We’ve got Blondie and he’s impossible to miss with that pony tail,” Michael replied.

“He could tuck it inside his jacket.”

“Ever seen him do that?”

“He still might.’’

“Yeah, right, and that’s why when his master fragged the photo ID, he left him so clear-as-day to make it hard for us,” Michael replied with some venom. “Sorry. I’m still tired. I really do think he actually wants us to find him.”

“That’s bizarre.”

“Is it really? Look, the guy has to have some ego. He’s a genius-look at what he’s done. He must have some desire for recognition. He must want someone to say ‘look how clever I am’. He’s just picked us, that’s all.”

“Fair enough, I suppose, but why us? I mean, there have to be a dozen teams out after him.”

“There are. Matter of fact I caught a glimpse of Denison from MCT Frankfurt in Venice, unless I’m much mistaken. But I think we’re closer to him than anyone else. After all, Renraku was the only corp that got the Shroud icon,” Michael finished, pensively. Still not sure why he did that.”

“Well, we have nowhere else to go” Geraint said. “And if the Matrix crashes I lose a bundle, so let’s get the fragger.”

“We’re actually going to have a day to spare,” Michael said. “if this was the movies, we’d only get to him five seconds before he pressed the button. and you’d see the time display counting down the time before-bang!”

“Hmmm,” Serrin said for no reason in particular. He’d been lost in his own thoughts for most of the morning, gazing at pictures of paintings and reading notes. It was obvious he wanted to be left alone until he’d worked out whatever he was wrestling with. Kristen was more than familiar with these moods by now, and had learned just to be around when the elf came back to the real world.
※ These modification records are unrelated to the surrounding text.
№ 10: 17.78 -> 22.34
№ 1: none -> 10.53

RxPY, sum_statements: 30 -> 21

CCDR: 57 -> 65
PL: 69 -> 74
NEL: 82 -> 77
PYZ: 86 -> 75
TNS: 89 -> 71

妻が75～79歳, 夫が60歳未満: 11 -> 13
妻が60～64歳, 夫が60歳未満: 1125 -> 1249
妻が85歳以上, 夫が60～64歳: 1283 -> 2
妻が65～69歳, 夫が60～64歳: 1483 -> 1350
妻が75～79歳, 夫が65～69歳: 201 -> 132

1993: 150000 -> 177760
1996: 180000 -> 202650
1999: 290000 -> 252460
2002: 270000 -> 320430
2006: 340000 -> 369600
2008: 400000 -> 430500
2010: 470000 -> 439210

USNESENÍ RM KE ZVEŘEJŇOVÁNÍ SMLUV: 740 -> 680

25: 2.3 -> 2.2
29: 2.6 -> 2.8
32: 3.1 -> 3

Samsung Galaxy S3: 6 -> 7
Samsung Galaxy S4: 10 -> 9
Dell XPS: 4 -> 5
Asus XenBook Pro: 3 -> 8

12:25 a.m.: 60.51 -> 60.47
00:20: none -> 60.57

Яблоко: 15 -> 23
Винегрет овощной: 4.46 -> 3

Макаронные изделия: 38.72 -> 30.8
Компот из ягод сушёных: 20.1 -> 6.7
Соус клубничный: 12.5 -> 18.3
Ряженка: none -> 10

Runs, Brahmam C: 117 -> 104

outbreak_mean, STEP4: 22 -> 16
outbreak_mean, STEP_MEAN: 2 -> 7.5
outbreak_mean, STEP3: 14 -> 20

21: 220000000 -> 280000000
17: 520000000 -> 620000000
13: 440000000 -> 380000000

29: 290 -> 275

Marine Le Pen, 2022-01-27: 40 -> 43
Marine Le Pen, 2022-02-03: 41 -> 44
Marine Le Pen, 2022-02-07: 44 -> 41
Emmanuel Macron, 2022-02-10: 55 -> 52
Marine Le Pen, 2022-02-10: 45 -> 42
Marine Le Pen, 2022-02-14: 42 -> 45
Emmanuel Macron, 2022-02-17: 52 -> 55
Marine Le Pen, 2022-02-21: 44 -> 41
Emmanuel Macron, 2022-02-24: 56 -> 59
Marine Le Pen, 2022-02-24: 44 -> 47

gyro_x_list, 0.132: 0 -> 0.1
“I got permission to cross the relevant air space, so far as that goes” Streak told them. “Mind you, it’s bound to be pretty dicey passing over Iraq, so frag that. We’ll take the southern route over Saudi. I don’t fancy the Turkish route, not with heading down the Caspian past Azerbaijan. They let off SAMs for recreation down there. Saudi’s okay.”

“Have we got everything we need?” Geraint asked him for the tenth time that morning.

“Your Lordship, you’re already dosed with quinine and KZT and half a dozen other drugs, which is why you’re so happy stuffing your face with the kind of drek you wouldn’t dream of eating back home. Kind of frags your body that way” Streak grinned. “You’ll sleep ten, twelve hours a night for a week or two as well. Trust me. Oh, and it’ll turn your piss green, but that’s always a good party trick if you can do it. If I was a bug, I’d avoid you like the plague.”

He leant back and laughed loudly. “Whoops, mixed metaphor. You know what I mean.”

“Fine,” Geraint said, having indeed swallowed a disturbingly large number of oddly shaped tablets at Streak’s behest before breakfast and then wondered whether he should show such naive trust. The hypo, at least, he knew had come from a hermetically sealed pack; it was the same pack he’d used a few times previously, prior to business jaunts to the Far East.

“Then let’s go. No point in wasting any more time.”

They paid their bill, headed through the small concourse to the VIP and private-passenger lounge, and made their way slowly to their small plane. The last week of their lives had seemed to hold so many plane journeys. taxi rides, and car trips that they were beginning to get homesick in their various ways-not that any of them was actually aware of it. What they all felt more than anything was relief that, at last, they were going to meet the man who’d caused them, one way or another, so much trouble.

They’d already been followed by more than one group of people, and been attacked by at least two of them. They’d also eluded at least two other groups of runners set on their tails by other corps who knew that Michael and his friends had some kind of head start. They’d missed only one tail, which was not entirely surprising for he did, after all, get immediate updates on all information Michael sent back to Renraku. Since Michael had already extracted a six figure sum in expenses and fees from Renraku, he thought he had to give them some justification for that, and some account of his work. So it hadn’t been too difficult to trace him.